What is being asked
Return, word for word, the lines of the listing below from the one with "to change item quantity" through the one with "n Southern Pines?", and no other lines.
###
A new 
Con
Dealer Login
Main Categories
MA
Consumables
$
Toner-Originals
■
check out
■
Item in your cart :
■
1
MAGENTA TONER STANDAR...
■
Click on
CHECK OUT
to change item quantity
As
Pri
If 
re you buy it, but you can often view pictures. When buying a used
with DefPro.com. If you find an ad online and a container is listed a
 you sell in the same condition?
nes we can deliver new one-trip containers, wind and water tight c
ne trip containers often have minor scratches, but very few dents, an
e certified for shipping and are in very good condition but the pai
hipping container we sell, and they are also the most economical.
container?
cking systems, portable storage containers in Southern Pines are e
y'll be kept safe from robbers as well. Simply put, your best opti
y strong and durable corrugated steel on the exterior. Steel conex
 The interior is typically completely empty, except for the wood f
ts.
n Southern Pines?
###
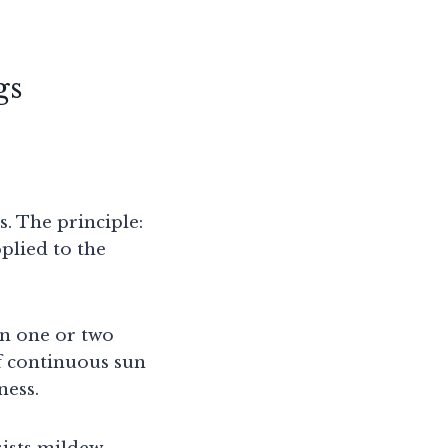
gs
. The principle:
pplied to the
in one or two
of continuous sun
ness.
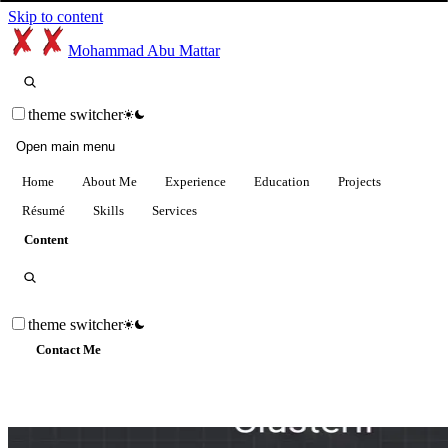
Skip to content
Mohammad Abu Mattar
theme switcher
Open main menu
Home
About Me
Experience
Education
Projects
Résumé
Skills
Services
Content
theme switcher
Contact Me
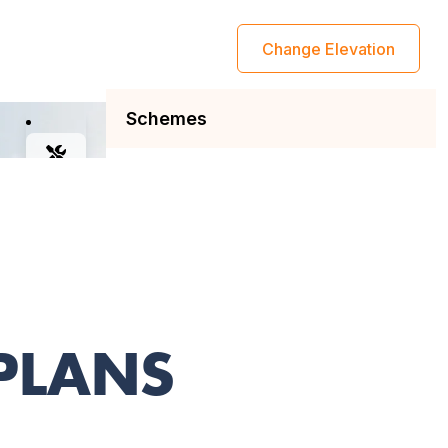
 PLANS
###
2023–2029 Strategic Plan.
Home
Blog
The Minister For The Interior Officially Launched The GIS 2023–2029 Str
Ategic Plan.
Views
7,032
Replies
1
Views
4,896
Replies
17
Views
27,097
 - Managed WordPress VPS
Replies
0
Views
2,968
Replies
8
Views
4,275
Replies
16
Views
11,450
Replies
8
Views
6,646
###
Your solution
to change item quantity
As
Pri
If 
re you buy it, but you can often view pictures. When buying a used
with DefPro.com. If you find an ad online and a container is listed a
 you sell in the same condition?
nes we can deliver new one-trip containers, wind and water tight c
ne trip containers often have minor scratches, but very few dents, an
e certified for shipping and are in very good condition but the pai
hipping container we sell, and they are also the most economical.
container?
cking systems, portable storage containers in Southern Pines are e
y'll be kept safe from robbers as well. Simply put, your best opti
y strong and durable corrugated steel on the exterior. Steel conex
 The interior is typically completely empty, except for the wood f
ts.
n Southern Pines?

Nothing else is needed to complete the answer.